East Market Street is a four-lane road lined with dusty sidewalks, palm trees, chain-link fences and corrugated metal buildings.  The sun was hot and intense, but the air cool--the type of day one side of you is sweating and the other chilled.  Fortunately, we were headed west, so our faces were in shadow, and all was well.

A couple blocks past Salinas Smog, you have to make a left turn at a traffic light to stay on Market Street.  So, we did.  That takes you downslope to cross under the railroad tracks.  It's prettier here with flowering groundcovers typical to California freeways growing up the banks of the road.  
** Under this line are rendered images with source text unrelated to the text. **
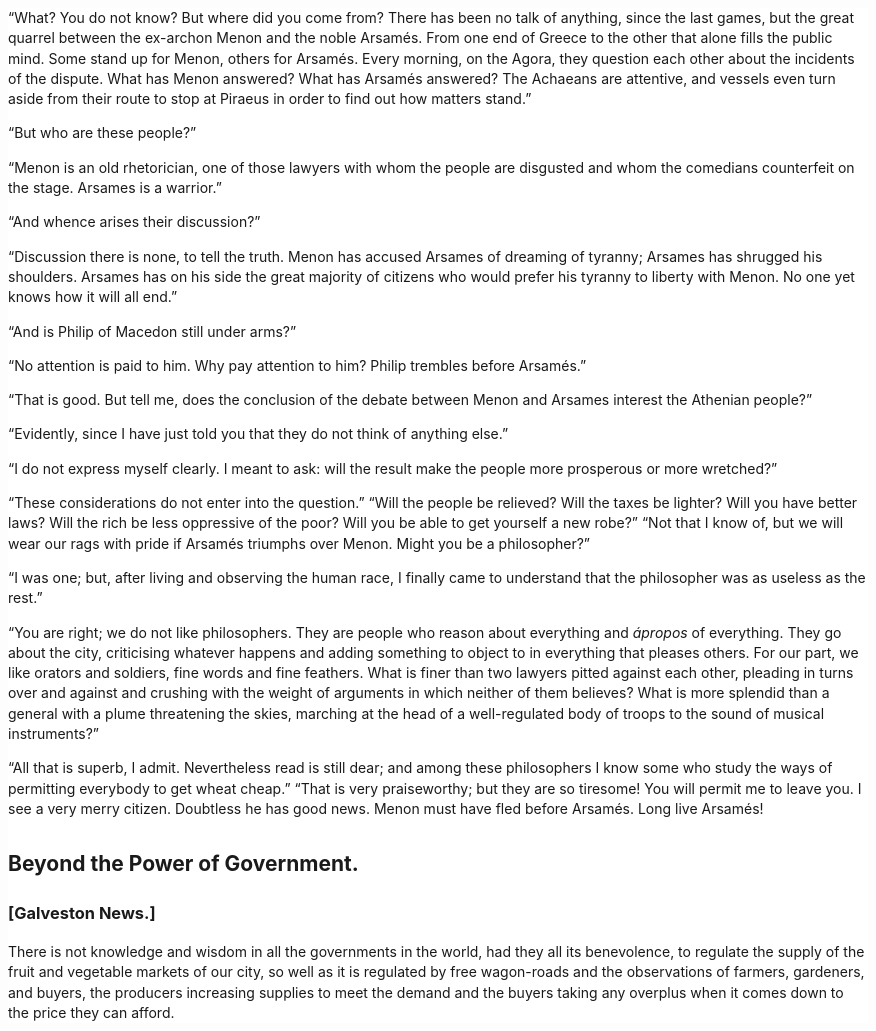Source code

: “What? You do not know? But where did you come from? There has been no talk of anything, since the last games, but the great quarrel between the ex-archon Menon and the noble Arsamés. From one end of Greece to the other that alone fills the public mind. Some stand up for Menon, others for Arsamés. Every morning, on the Agora, they question each other about the incidents of the dispute. What has Menon answered? What has Arsamés answered? The Achaeans are attentive, and vessels even turn aside from their route to stop at Piraeus in order to find out how matters stand.”

“But who are these people?”

“Menon is an old rhetorician, one of those lawyers with whom the people are disgusted and whom the comedians counterfeit on the stage. Arsames is a warrior.”

“And whence arises their discussion?”

“Discussion there is none, to tell the truth. Menon has accused Arsames of dreaming of tyranny; Arsames has shrugged his shoulders. Arsames has on his side the great majority of citizens who would prefer his tyranny to liberty with Menon. No one yet knows how it will all end.”

“And is Philip of Macedon still under arms?”

“No attention is paid to him. Why pay attention to him? Philip trembles before Arsamés.”

“That is good. But tell me, does the conclusion of the debate between Menon and Arsames interest the Athenian people?”

“Evidently, since I have just told you that they do not think of anything else.”

“I do not express myself clearly. I meant to ask: will the result make the people more prosperous or more wretched?”

“These considerations do not enter into the question.” “Will the people be relieved? Will the taxes be lighter? Will you have better laws? Will the rich be less oppressive of the poor? Will you be able to get yourself a new robe?” “Not that I know of, but we will wear our rags with pride if Arsamés triumphs over Menon. Might you be a philosopher?”

“I was one; but, after living and observing the human race, I finally came to understand that the philosopher was as useless as the rest.”

“You are right; we do not like philosophers. They are people who reason about everything and *ápropos* of everything. They go about the city, criticising whatever happens and adding something to object to in everything that pleases others. For our part, we like orators and soldiers, fine words and fine feathers. What is finer than two lawyers pitted against each other, pleading in turns over and against and crushing with the weight of arguments in which neither of them believes? What is more splendid than a general with a plume threatening the skies, marching at the head of a well-regulated body of troops to the sound of musical instruments?”

“All that is superb, I admit. Nevertheless read is still dear; and among these philosophers I know some who study the ways of permitting everybody to get wheat cheap.” “That is very praiseworthy; but they are so tiresome! You will permit me to leave you. I see a very merry citizen. Doubtless he has good news. Menon must have fled before Arsamés. Long live Arsamés!

## Beyond the Power of Government.

### [Galveston News.]

There is not knowledge and wisdom in all the governments in the world, had they all its benevolence, to regulate the supply of the fruit and vegetable markets of our city, so well as it is regulated by free wagon-roads and the observations of farmers, gardeners, and buyers, the producers increasing supplies to meet the demand and the buyers taking any overplus when it comes down to the price they can afford.
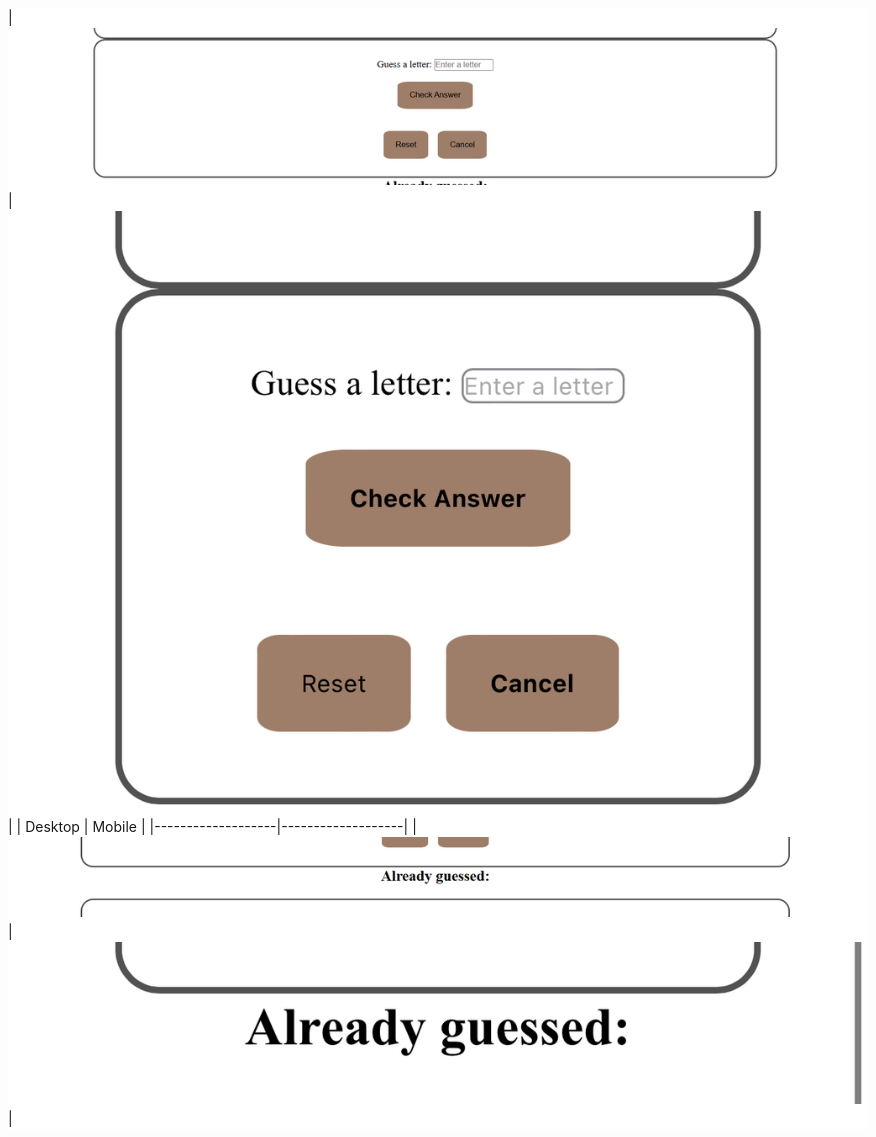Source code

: |<img src="assets/images/readmeimages/guess_input_section.PNG" alt="answer input screenshot for desktop"/>|<img src="assets/images/readmeimages/answerinputcontainer.jpeg" alt="answer input section screenshot for mobile"/>|
| Desktop | Mobile |
|-------------------|-------------------|
|<img src="assets/images/readmeimages/typpedletter_container.PNG" alt="typped letter section screenshot for desktop"/>|<img src="assets/images/readmeimages/lettertyppedcontainer.jpeg" alt="typped letter section screenshot for mobile"/>|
After the tracks, the road slowly rises back up to ground level, and the wide green banks of groundcover disappear as the road curves back into the original town grid.  It is here we encountered an enormous homeless camp right alongside the railroad tracks.  I remember how the stark morning light caught every fabric, cardboard and plywood detail perfectly.  I was shocked by how much 2022 California looked like Great Depression California.  This was not the California I knew from the 1970s.  But it also could have been Salt Lake or Boise in 2022.  I wasn't sure what was happening to our country, but I knew it wasn't good.  Somehow, as a Nation, we were slipping back in time to a period I only knew from books and scratchy film footage.   The writer in me wanted to go investigate, to squeeze through the space at the end of the chain-link fence and talk to some people.  If I would have been alone, I would have done exactly that.  But it was clear Marci was getting nervous.  Although I'd never seen a camp that size before, having lived a few blocks from the border in El Paso, walking among the homeless was not new to me.  I knew generally there is nothing to fear around people down on their luck.  But it had been some time since I spent an afternoon in a littered vacant lot overlooking I-10, the railroad tracks, the Rio Grande, and the concrete block houses across the series of chain-link fences that is the border.  So, I too was nervous.  I would have pushed myself past that fear and went to say "Hi," but I didn't want to push Marci to do that.  This was both our vacations.  And of course, one always feels awkward interacting with the destitute:  "Hey, let me drop in on your misery and chat for a bit."  As bad as that is though, I still think it's far better than walking by and pretending you don't see what you clearly see.  To ignore someone's existence just so you can avoid reality cannot be a good for either them or you.

Unfortunately, we did do that.  But before we crossed the street to avoid the camp, we saw a sight that I think needs to be shared here.  A man stepped out of the black rectangular door hole cut in his particle board hut and started sweeping the dust off a piece of plywood he had set down on the ground as a porch.  He had two, fold-up camping chairs sitting on it and an awning of cloth over his porch.  Had he had some rose bushes and had his house been made of brick, it would have been a scene out of any neighborhood from the 1940s when front porches were king.  If you are looking out on homelessness and seeing only needles and trash and despair, you are seeing real details, but you still aren't seeing reality.  Just like in any neighborhood anywhere, there are those who have given up and don't care, and there are those sweeping off porches and doing everything they can to make this day better than yesterday.  In whatever neighborhood, the hopeless and hopeful are most likely the same people on different days.  We have our days when we gallantly defy the odds, and we have our days when we sink hopelessly into despair.  What bothers me about when people look out on homelessness is that they somehow filter out everything but the garbage.

It's a safety mechanism, I guess.  If you aren't like me, I don't have to worry about you.  But it's not real.  And if you don't believe me, visit your nearest homeless camp.  You won't have to travel too far.  There's no need to book a flight.